== GIVEN TEXT ==
That has always been the "Red herring", if you will. One wonders why, if Hess was such a mess, that they wanted to keep him in such strict confinement. After all, Admiral Donitz was the Fuhrer for three weeks, and he was let go after a minimal prison stay. One wonders...


----------



## tyrodtom (Jul 27, 2013)

Donitz was sentenced to 10 years and that's what he served.
Hess was sentenced to life, The Russian judge wanted the death penalty but were overruled by the majority of the judges. 
A reduction of the sentence later required all of the original powers to agree on a reduction, the Russians would never agree to a early release.


----------



## stona (Jul 28, 2013)

tyrodtom said:


> Donitz was sentenced to 10 years and that's what he served.
> Hess was sentenced to life, The Russian judge wanted the death penalty but were overruled by the majority of the judges.
> A reduction of the sentence later required all of the original powers to agree on a reduction, the Russians would never agree to a early release.



Exactly.

As Deputy Fuhrer and the man who signed into law many of the most infamous Nazi racial laws of the pre-war period he was very lucky to escape the death penalty at Nuremberg, given the context of those trials.

Hess was not kept in any more a strict confinement than any other Nazi war criminal. Eventually his fellow detainees were executed, released or died leaving him as the only prisoner in Spandau prison.

There will always be conspiracy theories but they rarely stand up in the light of known and provable facts.

Donitz was convicted of the same offenses that others were executed for ("planning, initiating and waging wars of aggression" and "crimes against the laws of war") though his latter role as head of the Nazi government was not relevant. He served no time specifically for his role in Germany's unrestricted submarine warfare for reasons obvious to anybody who cares to examine how the allies conducted their own submarine operations.

Cheers
Steve


----------

== SUPPLIED INFORMATION ==
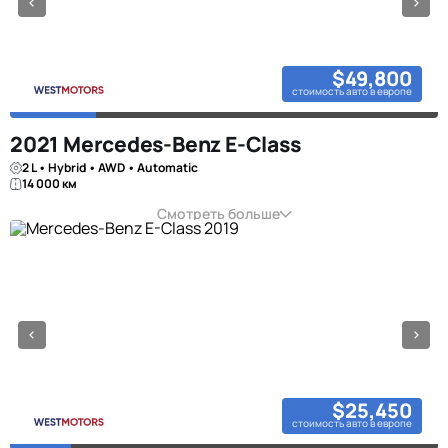
$49,800
стоимость авто в европе
2021 Mercedes-Benz E-Class
2 L • Hybrid • AWD • Automatic
14 000 км
Смотреть больше
$25,450
стоимость авто в европе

== WORK REQUIRED ==
Reproduce the passage of the thread starting at "As Deputy Fuhrer" and ending at "in Spandau prison.", word for word. Rely solely on the thread, not on the rows.

== ANSWER TO THE PROBLEM ==
As Deputy Fuhrer and the man who signed into law many of the most infamous Nazi racial laws of the pre-war period he was very lucky to escape the death penalty at Nuremberg, given the context of those trials.

Hess was not kept in any more a strict confinement than any other Nazi war criminal. Eventually his fellow detainees were executed, released or died leaving him as the only prisoner in Spandau prison.